Given two strings str1 and str2, return the shortest string that has both str1 and str2 as subsequences. If there are multiple valid strings, return any of them.

A string s is a subsequence of string t if deleting some number of characters from t (possibly 0) results in the string s.

For example:

  • str1 = "abac", str2 = "cab" should return "cabac"
  • str1 = "aaaaaaaa", str2 = "aaaaaaaa" should return "aaaaaaaa"
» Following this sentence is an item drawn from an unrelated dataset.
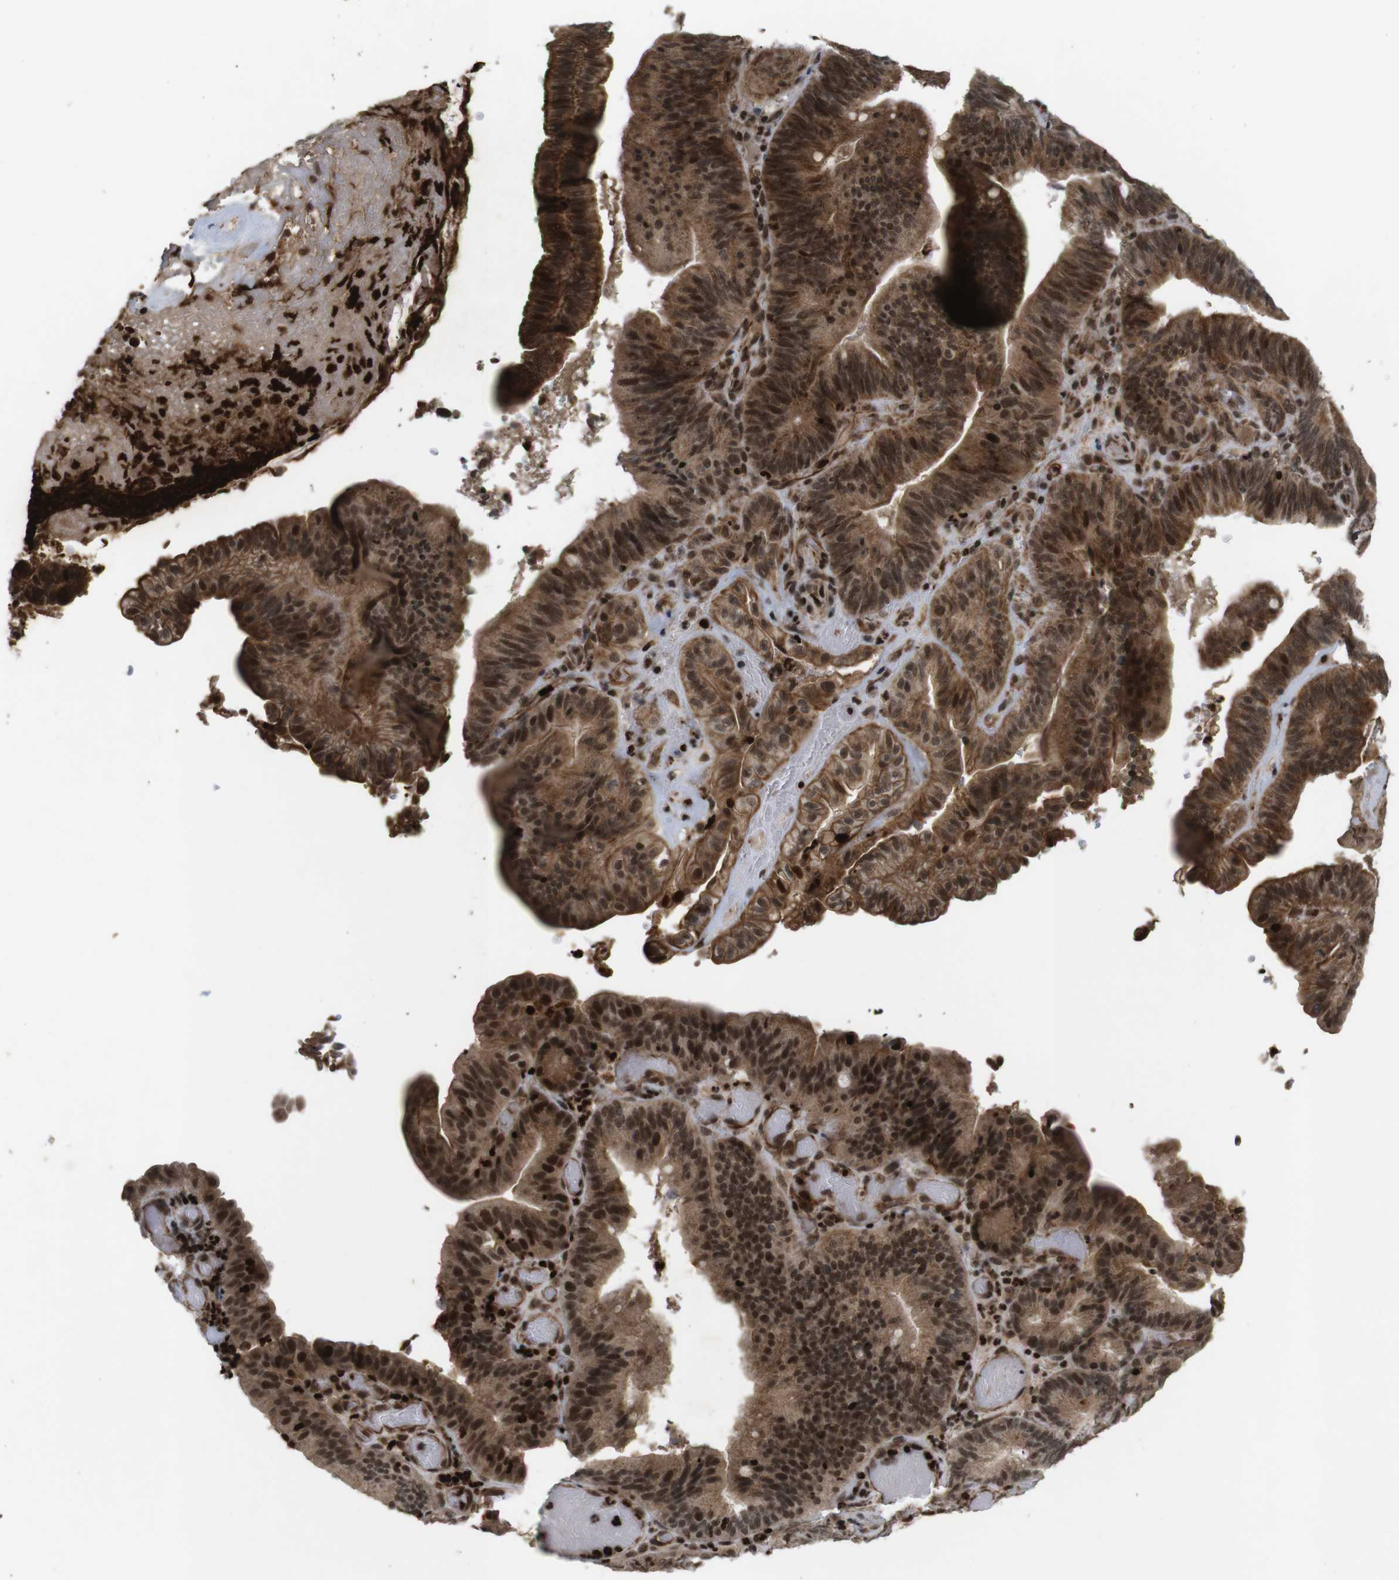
{"staining": {"intensity": "strong", "quantity": ">75%", "location": "cytoplasmic/membranous,nuclear"}, "tissue": "pancreatic cancer", "cell_type": "Tumor cells", "image_type": "cancer", "snomed": [{"axis": "morphology", "description": "Adenocarcinoma, NOS"}, {"axis": "topography", "description": "Pancreas"}], "caption": "Immunohistochemistry histopathology image of pancreatic cancer stained for a protein (brown), which reveals high levels of strong cytoplasmic/membranous and nuclear staining in approximately >75% of tumor cells.", "gene": "SP2", "patient": {"sex": "male", "age": 82}}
Your solution should be efficient in terms of time and space complexity. Consider edge cases such as:

  • Empty strings
  • Identical strings
  • Strings with no common characters

Explain your approach, its time complexity, and its space complexity.

Solution


Shortest Common Supersequence

Problem

Given two strings, str1 and str2, the goal is to find the shortest string that has both str1 and str2 as subsequences. If multiple such strings exist, any one of them can be returned.

Naive Approach

A straightforward, though inefficient, approach involves generating all possible supersequences of str1 and str2 and then identifying the shortest among them that contains both input strings as subsequences. This can be achieved recursively by considering all possible interleavings of the characters of the two strings. The time complexity of this approach is exponential, rendering it impractical for larger inputs.

Optimal Solution

The problem can be efficiently solved using dynamic programming. The core idea is to find the Longest Common Subsequence (LCS) of str1 and str2. Once the LCS is known, the shortest common supersequence can be constructed by including all characters of str1 and str2, but including the characters of LCS only once.

Algorithm

  1. Compute LCS: Use dynamic programming to find the LCS of str1 and str2.
  2. Construct SCS: Build the shortest common supersequence using str1, str2, and their LCS.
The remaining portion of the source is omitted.